Familiedagje in eigen stad

Wolf moest naar de Poel vandaag, maar om een of andere reden had ik hoegenaamd geen zin om rond te lopen vandaag. Enfin, nu toch nog niet. Ik snuisterde wat rond in de Avalon, kocht me een knap paar zilveren oorbellen, en ging koffie drinken en lezen in de Labath. Alwaar mijn oudste zoon me iets over elven vervoegde voor een stevige warme chocomelk, en waar zelfs de kaart af en toe een knipoog bevat.

Meteen daarna zetten we er stevig de pas in: de Sint-Michielsbrug over, langs het Sint-Baafsplein, verder langs het conservatorium, en dan naar de Reep. Om er te eindigen bij de Scaldissluis aan de Reep om daar een geocache weg te steken. Altijd een leuke bezigheid!

Zodra de missie volbracht was, repten we ons terug: we hadden namelijk om twaalf uur afgesproken met Bart en de kleintjes in het Lepelblad. Amper vijf minuten te laat konden we aanschuiven en genieten van een stevige maaltijd. Heerlijk, zo met het ganse gezin, en het voelt daar nog steeds als een beetje thuiskomen.

Daarna gingen we zelfs met het hele gezin op wandel, wat zelden gebeurt: Bart wou bijzonder graag eens naar de Cru, de delicatessenzaak van de Colruytgroep aan de Kouter. Man man, wat zag die er gelukkig uit zeg! Hij stond te glunderen en te keuren, en zou bijna de hele winkel hebben leeggekocht, mochten de prijzen niet navenant zijn. Omdat we hem in alle rust wouden laten genieten zonder op zijn zenuwen te werken, gingen wij alvast weer naar buiten, rustig op een bankje.

Bon, Bart en de kleintjes gingen huiswaarts, Wolf en ik wilden nog een andere cache wegsteken, onderhoud doen aan cache aan de Sint-Jorissluis, eindelijk dat scoutshemd voor Kobe halen, en een verse cache steken op de Gaardeniersbrug, want die was blijkbaar verdwenen.

Het cachegedeelte lukte wonderwel, maar de Hopper (scoutswinkel) was nog maar eens gesloten. Ha ja, wie maakt de brug nu niet, zeg? Zucht… Ook de cache in het Coyendanspark liet zich niet vinden, maar ik had wél een bijzonder fijne middag.

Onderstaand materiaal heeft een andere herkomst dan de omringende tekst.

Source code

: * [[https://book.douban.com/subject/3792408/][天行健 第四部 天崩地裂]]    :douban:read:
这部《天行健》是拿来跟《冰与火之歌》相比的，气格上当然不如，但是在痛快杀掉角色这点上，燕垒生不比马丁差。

Het voelde echt als vakantie!

 

Van vriendschappen en taart.

Er zijn zo van die vrienden die je maar één keer in de zoveel jaar ziet, vrienden van vroeger. Neem nu Sophie: we hebben samen op het internaat gezeten de eerste drie jaar van ons middelbaar, zijn elkaar dan zowat uit het oog verloren, maar altijd op één of andere manier toch vaag contact gehouden.

De vorige keer dat ik haar zag, was in april 2013: toen zaten we gezellig bij mij thuis op het terras. Nu koos ik ervoor om samen ergens iets te eten, want ik kreeg het anders gewoon niet meer in mijn planning. Deze morgen hielp ik een examen opstarten, had ik daarna een lang gesprek met een ouder en de directie, reed ik daarna door naar de gynaecoloog, en stonden we netjes op tijd in het Lepelblad. En opnieuw was het alsof we elkaar minstens elke maand zagen. We kennen elkaar nog steeds door en door, ik bleef vroeg regelmatig bij haar slapen, en ken dus ook haar achtergrond en dergelijke. Ik ben ooit zelfs nog met haar familie meegegaan op vakantie naar Frankrijk. Zalig!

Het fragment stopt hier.